We enthusiasticaly went in search of more and were delighted with how both how cheap and tasty was the fare.
Only afterwards did we realise that our day´s diet had consisted of the potato egg for breakfast, a lunch of fried chicken and chips and a tea of kebab skewers, burger and chips and hotdogs - sold by teenagers raising cash for a school trip who treated us as celebrities.
Our photo has probably made the school magazine by now.
I can also report that Bolivia serves the best chips in the world and I challenge any Belgians to prove otherwise.
Thick cut, they taste like the ones my mum in the chip pan before she started doing the healthier oven-cooked alternatives.

We´ve taken it pretty easy over the last week or so and the white-washed streets and elegant squares and parks of Sucre were the perfect places to relax.
It´s Bolivia´s consitutional capital, a fact which scuppers La Paz´s claim to being the highest capital in the world - it´s only the seat of government, apparently - and Sucre retains the confident air of a first city.
Staying there for a few days allowed us to do something we´d neglected for a while... having a good drink.
Affected by the altitude, I´d been a bit worried about my dwindling capacity to put away beer but I´m happy to report I´ve regained my touch.
The minute I shunned a second civilised cup of tea in one of Sucre´s nicer bars, there was only one way the evening was going.

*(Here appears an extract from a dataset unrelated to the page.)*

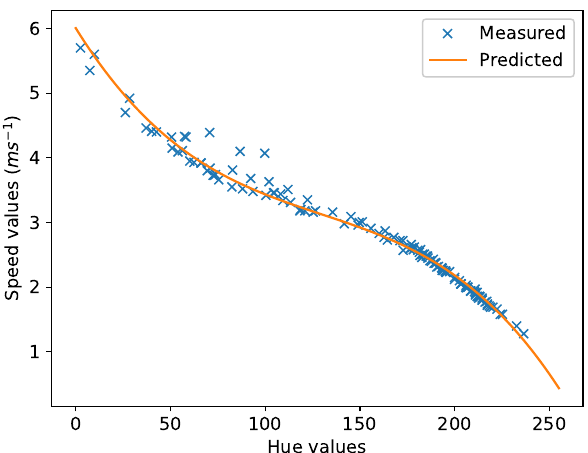
Figure 8. Conversion function of measured hue in image to raw speed value in the elastogram.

It ended with the One With The Common Sense and I watching a Bolivian heavy rock band at a table about a yard from the stage.
I thought they were pretty good but I´m not sure their parents shared my opinion.

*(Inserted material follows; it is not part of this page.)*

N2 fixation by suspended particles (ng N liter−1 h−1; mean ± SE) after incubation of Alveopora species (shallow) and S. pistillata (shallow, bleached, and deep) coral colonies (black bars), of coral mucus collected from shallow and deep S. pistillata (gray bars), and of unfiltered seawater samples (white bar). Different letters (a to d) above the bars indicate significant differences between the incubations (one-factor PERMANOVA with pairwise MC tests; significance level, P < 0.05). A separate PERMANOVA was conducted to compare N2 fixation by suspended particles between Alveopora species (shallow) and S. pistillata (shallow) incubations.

Sitting at the next table, they politely applauded each song while their faces were etched with horror that their offspring could produce the sort of noise associated with The Offspring.

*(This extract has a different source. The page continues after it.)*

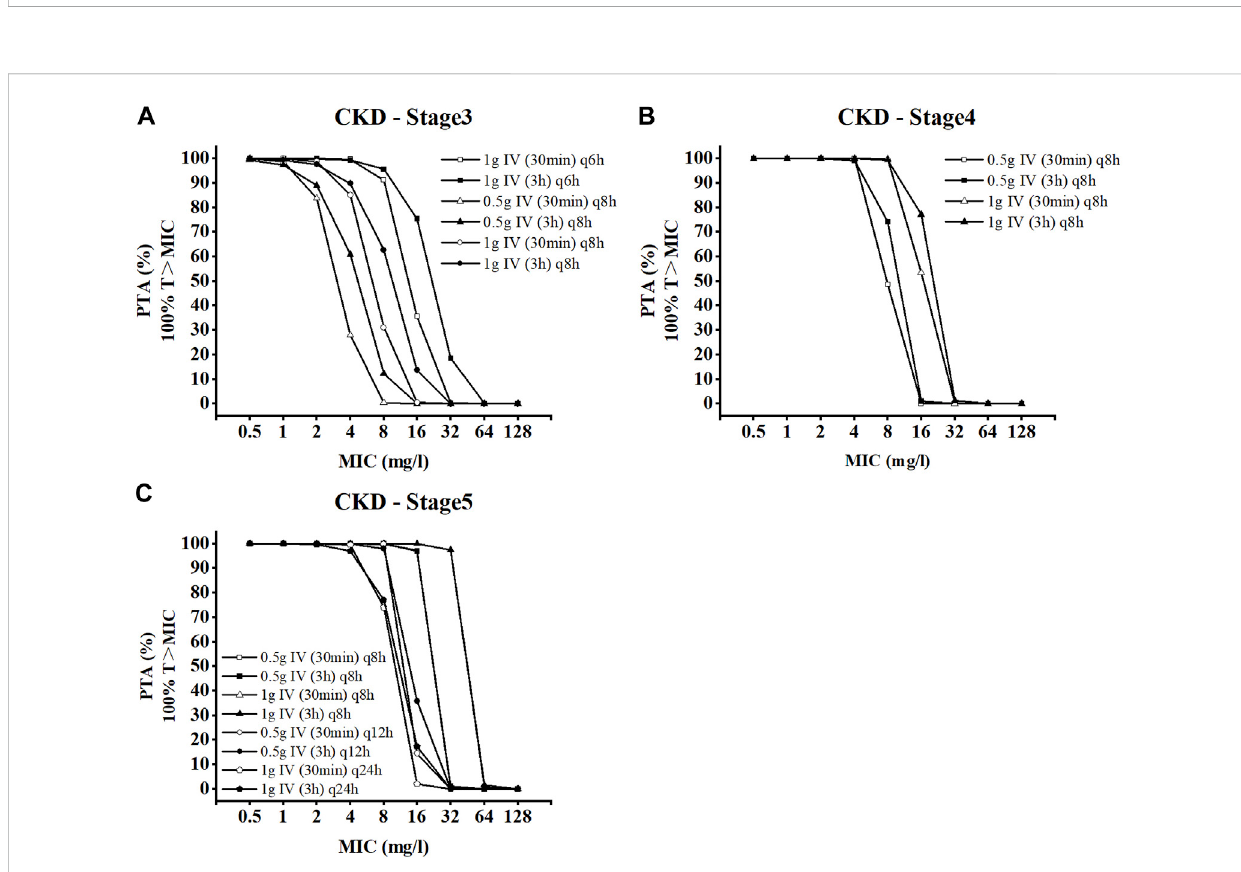
FIGURE 5 ProbabilityoftargetattainmentforCKDdoseregimensofmeropenemas3-hand30-mininfusions. (A) CKDstage3, (B) CKDstage4,and (C) CKDstage5.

Staying put also gave me the chance to do some one-to-one Spanish classes.
I had been a bit worried about the four-hour marathons but I really enjoyed them.
My tutor, Fernando, listened patiently as I rattled on in stuttering Spanish about everything from the British transport system and the sad fate of the original Cavern club to political corruption and Cornish pasties.
As we chatted about the weird things I´d been eating on my travels, he told me about some local delicacies including roasted sheep´s face (which might explain the headless lambs on sale) and a soup made with a certain part of a bull.
Nicknamed Bolivian viagra, it apparently works wonders for your virility.
Though I´ve not had the chance to try that - which is probably for the best when I could be sharing a dorm with eight strangers - I did taste another local speciality.
Queso de Chancho, or pig cheese, is not made by milking the nearest sow but by boiling up a hog´s head and compressing it into a hard round, like a good cheddar.
Laced with mustard and shredded pickled onion, it made for a pretty tasty sandwich, although the texture was enough to turn the One With The Common Sense a funny colour.
More conventional fare could be found in the town´s central market, where we ate breakfast each day, along with some wholesome lunchtime soups and a rich and spicy pork stew called mondongo.

Sucre is also the location of the world´s largest collection of dinosaur footprints.
Discovered about 20 years ago by cement works employees, you can see about tracks of dozens of beasts traced across the 80 metre-high quarry wall.
Apparently the 5,000 footprints would all have been left on the same day before rain covered them in sediment.
Tectonic movements which created the Andes pushed the flat landscape upwards, meaning it looks like the huge beasts were wandering uphill.
Unfortunately, there is nothing they can do to stop the limescale eroding away but each landslip unveils a fresh set of prints underneath.
You could see casts of the footprints in the information office and the guide explained how they corresponded to different species.
The experience was topped off by cheesy lifesize models of the beasts being situated around the viewing point as dinosaur roars were piped over the PA system. Brilliant.